December 25, 2004

ID Cards: How Fair Is That?

Welcome readers of The England Project. You're here because we've just signed on to the 1952 Committee. For those who don't know about this, you can find out about them here. Please do so, because the issue of compulsory ID cards is an important one, at least for Brits concerned about their civil liberties. (And when someone who regards any position to the left of Donald Rumsfeld's as suspiciously liberal uses a phrase like 'civil liberties', you've got to know England's in trouble.)

The dying days of this Parliament are being used to hack away at all sorts of basic freedoms. We've already lost the right to life, and in the coming weeks, Britain will take another huge leap toward the Labour's goal of a bigger state filled with smaller people when the vile Incitement to Religious Hatred Bill becomes law. For that, we have a petition -- Go here and sign it, if you please. We've also got an article on this subject out on Faith and Freedom. Go here for that.

But with so many annoyances heading our way, it seems we're in danger of digressing. So. Let's talk ID cards.

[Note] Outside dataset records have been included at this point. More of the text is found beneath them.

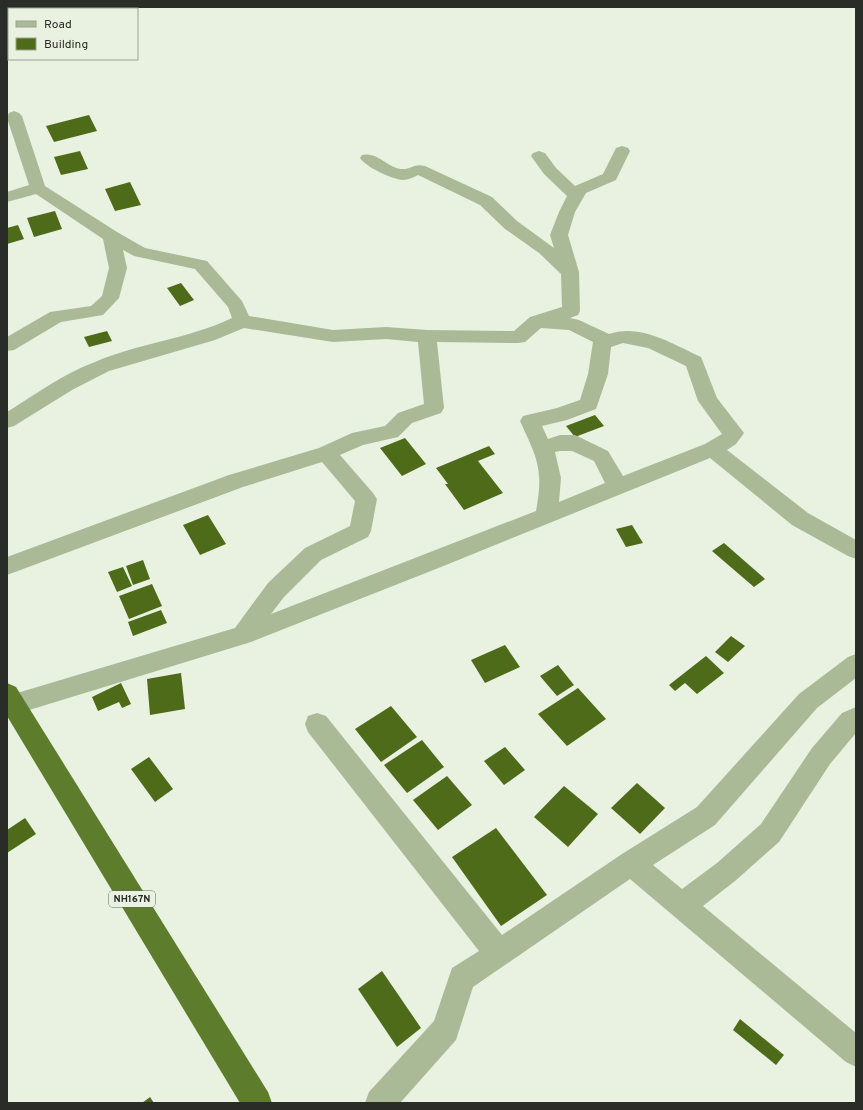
<svg xmlns="http://www.w3.org/2000/svg" width="863" height="1110" viewBox="0 0 863 1110" font-family="Overpass,sans-serif">
	<style>
		.building { fill: #4d6b18 }
		.lines { fill: none; stroke-linecap: round; stroke-linejoin: round }
		.minor { fill: #aaba97; fill-rule: evenodd }
		.highway { fill: #5d7c2c; fill-rule: evenodd }
		.labels { text-anchor: middle; dominant-baseline: central; stroke-width: 4; stroke-linejoin: round; paint-order: stroke }
		.shield { fill: #e9f1e0; stroke: #63685e; stroke-width: 1 }
		.shield-label { font-size: 10px; font-weight: bold; fill: #2a2d27 }
	</style>
	<rect width="100%" height="100%" fill="#e9f1e0"/>
	<g class="building">
		<path d="M 89,115 L 97,131 L 54,142 L 46,126 Z"/>
		<path d="M 80,151 L 88,169 L 61,175 L 54,157 Z"/>
		<path d="M 130,182 L 141,205 L 115,211 L 105,189 Z"/>
		<path d="M 55,211 L 62,229 L 34,237 L 27,218 Z"/>
		<path d="M 18,225 L 24,239 L 7,244 L 7,228 Z"/>
		<path d="M 181,283 L 194,300 L 180,306 L 167,288 Z"/>
		<path d="M 107,331 L 112,341 L 89,347 L 84,337 Z"/>
		<path d="M 595,415 L 604,426 L 575,437 L 566,426 Z"/>
		<path d="M 405,438 L 426,464 L 402,476 L 380,448 Z"/>
		<path d="M 489,446 L 495,454 L 478,461 L 503,493 L 464,510 L 445,484 L 448,484 L 436,468 Z"/>
		<path d="M 208,515 L 226,544 L 200,555 L 183,525 Z"/>
		<path d="M 632,525 L 643,543 L 626,547 L 616,529 Z"/>
		<path d="M 724,543 L 765,579 L 754,587 L 712,551 Z"/>
		<path d="M 143,560 L 150,579 L 133,585 L 126,566 Z"/>
		<path d="M 123,567 L 132,586 L 117,592 L 108,572 Z"/>
		<path d="M 152,584 L 162,606 L 129,619 L 119,596 Z"/>
		<path d="M 161,610 L 167,623 L 133,636 L 128,622 Z"/>
		<path d="M 731,636 L 745,646 L 728,662 L 715,652 Z"/>
		<path d="M 505,645 L 520,667 L 485,683 L 471,660 Z"/>
		<path d="M 706,656 L 724,673 L 697,694 L 685,683 L 675,691 L 669,685 Z"/>
		<path d="M 558,665 L 574,685 L 557,696 L 540,676 Z"/>
		<path d="M 181,673 L 185,709 L 150,715 L 147,679 Z"/>
		<path d="M 121,683 L 131,704 L 122,708 L 119,702 L 98,711 L 92,697 Z"/>
		<path d="M 578,688 L 606,719 L 567,746 L 538,714 Z"/>
		<path d="M 391,706 L 417,737 L 381,762 L 355,729 Z"/>
		<path d="M 422,740 L 444,767 L 407,793 L 384,765 Z"/>
		<path d="M 505,747 L 525,770 L 504,785 L 484,761 Z"/>
		<path d="M 149,757 L 173,789 L 155,802 L 131,769 Z"/>
		<path d="M 447,776 L 472,805 L 438,830 L 413,800 Z"/>
		<path d="M 637,783 L 665,808 L 640,834 L 611,808 Z"/>
		<path d="M 564,786 L 598,814 L 568,847 L 534,817 Z"/>
		<path d="M 25,818 L 36,834 L 7,853 L 7,830 Z"/>
		<path d="M 496,828 L 547,895 L 501,926 L 452,857 Z"/>
		<path d="M 382,971 L 421,1028 L 397,1047 L 358,989 Z"/>
		<path d="M 740,1019 L 784,1055 L 776,1065 L 733,1030 Z"/>
		<path d="M 150,1097 L 154,1103 L 142,1103 Z"/>
	</g>
	<g class="lines">
		<g class="minor">
			<path d="M 14,111 L 19,113 L 22,116 L 45,186 L 117,232 L 145,248 L 207,261 L 242,301 L 249,316 L 333,330 L 386,327 L 427,330 L 514,331 L 530,317 L 562,307 L 561,274 L 539,253 L 505,229 L 480,205 L 418,175 C 414,177 408,180 403,180 C 391,179 366,167 360,158 L 362,155 C 378,151 388,169 403,169 C 411,169 415,163 425,166 L 492,197 L 517,221 L 554,248 L 550,235 L 559,212 L 567,196 L 544,174 L 531,156 L 533,153 L 539,151 L 545,153 L 556,168 L 575,186 L 603,174 L 616,148 L 622,146 L 628,148 L 630,151 L 616,180 L 586,193 L 575,212 L 568,235 L 579,272 L 580,311 L 578,315 L 570,318 L 579,320 L 609,334 C 640,323 673,344 701,357 L 717,398 L 744,433 L 736,444 L 727,450 L 808,513 L 856,540 L 856,559 L 848,556 L 792,525 L 710,458 L 441,567 L 251,642 L 13,715 L 7,712 L 7,696 L 235,628 L 268,583 L 305,548 L 350,526 L 355,501 L 322,462 L 243,487 L 7,575 L 7,557 L 229,475 L 319,448 L 352,433 L 385,426 L 398,413 L 424,404 L 418,342 L 386,339 L 333,342 L 244,328 L 215,340 L 109,371 L 72,390 L 14,426 L 7,428 L 7,412 C 36,394 63,374 95,362 C 139,343 188,339 232,318 L 228,307 L 195,269 L 134,256 L 123,250 L 127,268 L 119,298 L 103,315 L 61,322 L 14,350 L 7,351 L 7,337 L 50,312 L 91,306 L 102,296 L 109,268 L 103,239 L 36,194 L 7,202 L 7,192 L 29,185 L 7,118 L 9,113 ZM 541,328 L 569,330 L 593,342 L 588,374 L 580,400 L 557,408 L 523,416 L 520,421 C 537,458 544,469 536,511 L 271,614 L 284,597 L 321,560 L 368,537 L 371,531 L 377,499 L 373,493 L 340,455 L 363,445 L 398,437 L 412,423 L 441,413 L 444,408 L 437,342 L 518,343 L 525,342 ZM 623,343 L 648,348 L 686,366 L 698,401 L 722,434 L 705,444 L 623,476 L 608,451 L 575,435 L 560,435 L 548,439 L 542,426 L 567,420 L 596,409 L 608,374 L 611,347 ZM 560,451 L 572,451 L 594,461 L 605,483 L 559,502 L 561,478 L 555,452 Z"/>
			<path d="M 856,654 L 856,678 L 817,708 L 715,825 L 653,865 L 682,889 L 717,863 L 761,824 L 812,748 L 842,713 L 856,707 L 856,733 L 830,764 L 779,842 L 735,881 L 703,906 L 856,1033 L 856,1067 L 846,1062 L 630,879 L 473,987 L 456,1040 L 400,1103 L 365,1103 L 369,1092 L 434,1021 L 452,968 L 479,951 L 308,732 L 305,724 L 308,716 L 317,713 L 326,716 L 502,935 L 622,854 L 697,807 L 799,694 L 848,657 Z"/>
		</g>
		<path class="highway" d="M 7,683 L 16,687 L 268,1092 L 272,1103 L 240,1103 L 7,716 Z"/>
	</g>
	<g class="labels">
		<rect class="shield" x="109" y="891" width="46" height="16" rx="3"/>
		<g class="shield-label">
			<text x="132" y="899">NH167N</text>
		</g>
	</g>
	<rect width="863" height="1110" fill="none" stroke="#2a2d27" stroke-width="16"/>
	<rect x="8" y="8" width="130" height="52" fill="#e9f1e0" stroke="#9da396"/>
	<rect x="16" y="21" width="20" height="6" fill="#aaba97" stroke="#9da396"/>
	<text x="44" y="28" font-size="12" fill="#2a2d27">Road</text>
	<rect x="16" y="38" width="20" height="12" fill="#4d6b18" stroke="#9da396"/>
	<text x="44" y="48" font-size="12" fill="#2a2d27">Building</text>
</svg>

The arguments for these things (or, at least, the arguments Labour are using to batter away at opposition to them) are that ID cards will be used to track crooks and terrorists. This 'tough on crime' stuff is causing problems for what's left of the Conservative Party (think 'Republican Party, but neutered'), who daren't point out the obvious flaws with the policy for fear of seeming soft on crime and terrorism. Being soft on the erosion of basic freedoms doesn't appear to be something the Conservatives worry about these days. It also hasn't helped that Tory leader Michael Howard wanted to introduce voluntary ID cards himself when he was Home Secretary back in the 90's.

Still, we do battle with the government we have and not the government we might want, so let's push on and have a look at why Labour are so keen on sticking us all with biometric ID's. Do they have some kind of secret plan to trap us all in an Orwellian nightmare? Do ministers lie awake at night fretting they don't have the power to monitor our movements every time we walk around the corner to buy a pack of cigarettes? Well, no, not really, though they do keep telling us they'd rather we purchased bioactive yogurt drinks instead.

You see, this being Britain, we don't live so much in fear of being crushed to death by the jackboots of the thought-police as persuaded, one piece of restrictive legislation at a time, that maybe our lives were not really worth living in the first place.

ID cards are a case in point. Somewhere, at the bottom of this issue, is a sensible policy. This is as follows:

In Britain today, there are more than 60 million people. Some of them are felons and some are would-be terrorists. In an ideal world, we'd be able to identify and monitor the activities of these two groups without causing annoyance to the general population. If you’re a troublesome, hook-handed foreign national, you should get to carry a nifty biometric ID card. That's because you don't belong here. If you belonged, you'd be a British citizen. Which you're not. If you’re a convicted crook, you get the same treatment. That’ll teach you to get on the wrong side of the law.

On the other hand, if you belong to neither of these groups, then fine, you can go merrily on your way -- You haven’t caused any trouble, so the state won’t trouble you.

Such an approach would seem to be both sensible and, importantly, fair. It also has much to recommend it. The state could create something like the sex-offenders register, and use it to track the sort of people we really don't want to have on the loose, but seem to be stuck with all the same.

In time, we might even be able to do away with the cards altogether and simply implant repeat offenders and dubious foreigners with biometric tags. That way, when two or more little red dots of Islamist rage met up on an MI5 radar screen, someone in body armor could be dispatched to seek an explanation. Or a head.

The problem with this, of course, is that the troublesome groups we need to keep a closer watch on are also beloved by the sort of people who give Blair his parliamentary majority. Suggest to the average Labour backbencher that we deprive a repeat offender, or worse, an Islamist nut, of his right to slip into dangerous anonymity and they'll be caterwauling about abused human rights faster than you can say Noam Chomsky.

But here's the catch, and it's a biggie: Do it to everyone, regardless of wrongdoing, and the left will smile contentedly and pass the legislation without a murmur.

What this comes down to is a difference of opinion between leftists and conservatives over the meaning of 'fair'.

To conservatives, one demonstrates fairness by ensuring that crime and terrorism incur the censor of the state -- You do something wrong and you're the one who suffers for it. To the left, however, it means that if one person steps out of line, the whole of society does the suffering.

In Britain, we have a long and proud tradition of doing things this way. Our health service has become the envy of no one by forcing the lowest possible standards of care onto the entire population. Successful schools are to be given their unfair share of disruptive yobs on the off-chance the little scrotes might benefit from higher educational standards, even as they are more likely to drag them down. Burglars are afforded the same right to self-protection as the people whose homes they invade.

ID cards are just another step down this road. That some people should be scrutinized because of their actions is a fact, plain and simple, but filtered through the twisted logic of leftists, this principle is being transformed into a scheme that removes liberty from everyone. It's only fair.